L’ambiance qui règne à l’entrée du bureau des transports à Akwa depuis le 1er juillet dernier est toute particulière. Pour cause l’établissement des pièces des conducteurs de moto taxi a généré de nouveaux emplois.   Des jeunes postés à l’entrée de ce bureau administratif aident les conducteurs de moto à remplir des pièces devant faciliter l’obtention de la carte grise moyennant de l’argent. Ces pièces, trois au total, à savoir l’attestation de dépôt, la demande d’immatriculation et la demande de certification d’immatriculation sont fournis et  remplis  pour une somme de 6oofrancs CFA.  Sans discuter, les conducteurs de moto se laisse servir. « Nous  préférons leur donner de l’argent parce que c’est plus rapide. Et en plus quand tu remplies mal on rejette ton dossier. Ça ne sert à rien de faire les va et vient. » Affirme Joseph Nchountsu un conducteur de moto.

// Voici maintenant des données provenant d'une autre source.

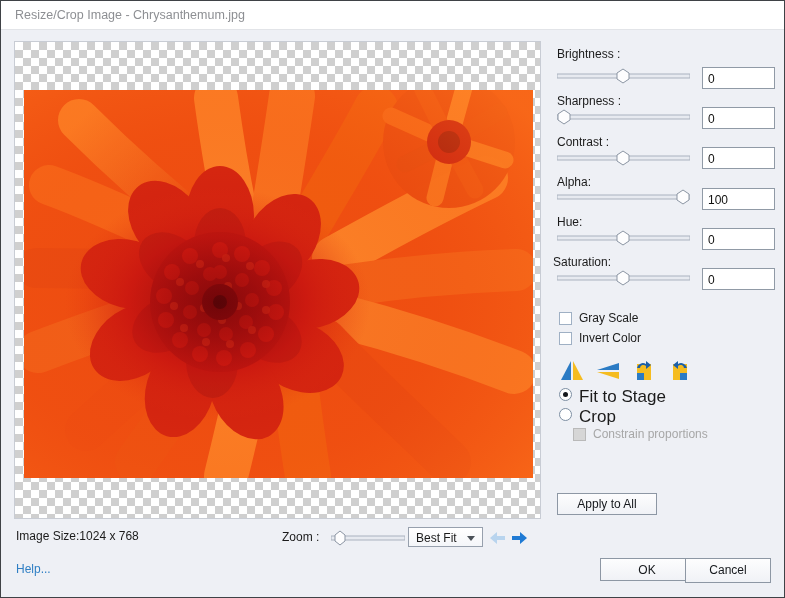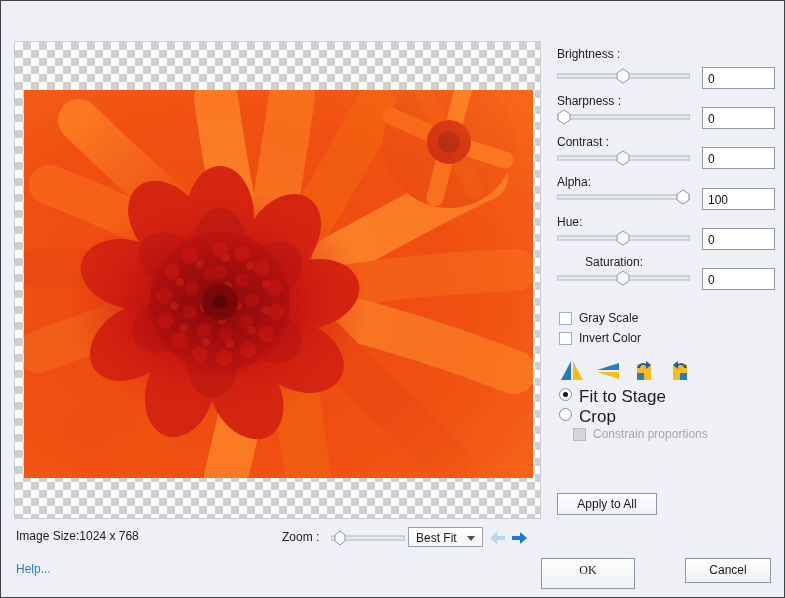--- a/index.html
+++ b/index.html
@@ -139,28 +139,31 @@
     background:linear-gradient(#fdfdfe,#f0f2f6);
     border:1px solid #8d97a4;
     font-size:12px; color:#15181c;
     text-align:center;
     cursor:pointer;
     font-family:"Liberation Sans", sans-serif;
   }
   .btn span { display:block; width:100%; }
   .btn-applyall { left:556px; top:460px; width:100px; height:22px; line-height:20px;margin-top:32px; }
   .btn-resetall { left:670px; top:460px; width:100px; height:22px; line-height:20px; }
-  .btn-ok     { left:540px; top:557px; width:94px; height:31px; line-height:23px;font-family:Liberation Serif, serif; }
+  .btn-ok     { left:599px; top:557px; width:94px; height:23px; line-height:23px; }
   .btn-cancel { left:684px; top:557px; width:86px; height:25px; line-height:23px; }
 </style>
 </head>
 <body>
 
 <div class="window">
 
+  <div class="titlebar">
+    <div class="title">Resize/Crop Image - Chrysanthemum.jpg</div>
+  </div>
 
   <div class="canvas-panel">
     <div class="checker"></div>
     <div class="photo">
       <svg viewBox="0 0 509 388" xmlns="http://www.w3.org/2000/svg" preserveAspectRatio="none">
         <defs>
           <radialGradient id="coreG" cx="38%" cy="55%" r="30%">
             <stop offset="0%" stop-color="#6d0608"></stop>
             <stop offset="28%" stop-color="#96090c"></stop>
             <stop offset="58%" stop-color="#c81410"></stop>
@@ -379,21 +382,21 @@
   <div class="slider" style="left:556px; top:229px;">
     <svg width="133" height="16" viewBox="0 0 133 16">
       <rect x="0" y="6" width="133" height="4" fill="#e7eaf0" stroke="#aab2bf"></rect>
       <g transform="translate(66,8)">
           <path d="M0 -7 L6 -3 L6 3 L0 7 L-6 3 L-6 -3 Z" fill="#fdfdfe" stroke="#8b95a3"></path>
         </g>
     </svg>
   </div>
   <div class="numbox" style="left:701px; top:227px;">0</div>
 
-  <div class="ctl-label" style="left:584px; top:254px;">Saturation:</div>
+  <div class="ctl-label" style="left:552px; top:254px;">Saturation:</div>
   <div class="slider" style="left:556px; top:269px;">
     <svg width="133" height="16" viewBox="0 0 133 16">
       <rect x="0" y="6" width="133" height="4" fill="#e7eaf0" stroke="#aab2bf"></rect>
       <g transform="translate(66,8)">
           <path d="M0 -7 L6 -3 L6 3 L0 7 L-6 3 L-6 -3 Z" fill="#fdfdfe" stroke="#8b95a3"></path>
         </g>
     </svg>
   </div>
   <div class="numbox" style="left:701px; top:267px;">0</div>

 Ces jeunes à l’affût des conducteurs de moto qui arrivent se font mutuellement la concurrence. Pour avoir plus de client, certains réduisent le prix de remplissage à 500 francs. Jules l’un de ces jeunes qui s’attèlent à cette activités tente de dissimuler ce qu’ils font. « Le service que nous rendons n’est pas payant. Etant donné que les benskineurs sont à majorité des analphabets, nous les orientons uniquement .Et en retour ils nous motivent comme ils peuvent » affirme-t-il. Une affirmation qui n’est pas partagé par les conducteurs de moto qui payent le service qui leur est rendu. « Nous achetons les trois fiches à 300francs et nous payons le remplissage à 300francs ce qui revient à 600francs ». Pour se faire énormément d’argent, les remplisseurs de fiches ont photocopiés des exemplaires qu’ils mettent à la disposition des conducteurs de moto au prix de 300 francs.

 A coté des remplisseurs de fiches qui se comptent par vingtaine, les entreprises faisant dans la fabrication des plaques d’immatriculation ont aussi prit d’assaut l’entrée du bureau des transports. La Sgc, Interview service  Sarl, deux entreprises qui font dans la fabrication des plaques d’immatriculation sont les plus en vue. La première, la Sgc a mobilisé trois agents pour ce seul secteur. Pour avoir plus de clients, ces agents remplissent à vil prix les fiches d’obtention de la carte grise à condition que les conducteurs de moto achètent leurs plaques d’immatriculation dans leur entreprise au prix de 6400francs. Des démarcheurs embauchés sur le tas sont également payés à 200francs par plaque d’immatriculation vendue.

 Dans ce marché qui se déroule autour de l’établissement des pièces de moto, les courtiers d’assurance ne sont pas en reste. Ils sont également fréquents au bureau des transports à Akwa où ils proposent leurs services. « Nous sommes là pour proposer nos assurances compte tenu que le ministère les a imposé ce dossier. Et en plus, ils sont nombreux ici » affirme  Josiane courtier d’assurance à Samaritain assurance. Même s’il elle dit n’avoir pas réalisé un chiffre d’affaire intéressant

, elle reconnaît du moins que ses collègues l’ont fait.  « C’est un point stratégique où je peux rencontrer des clients » Ajoute Ismael Fouapon de Saca assurance.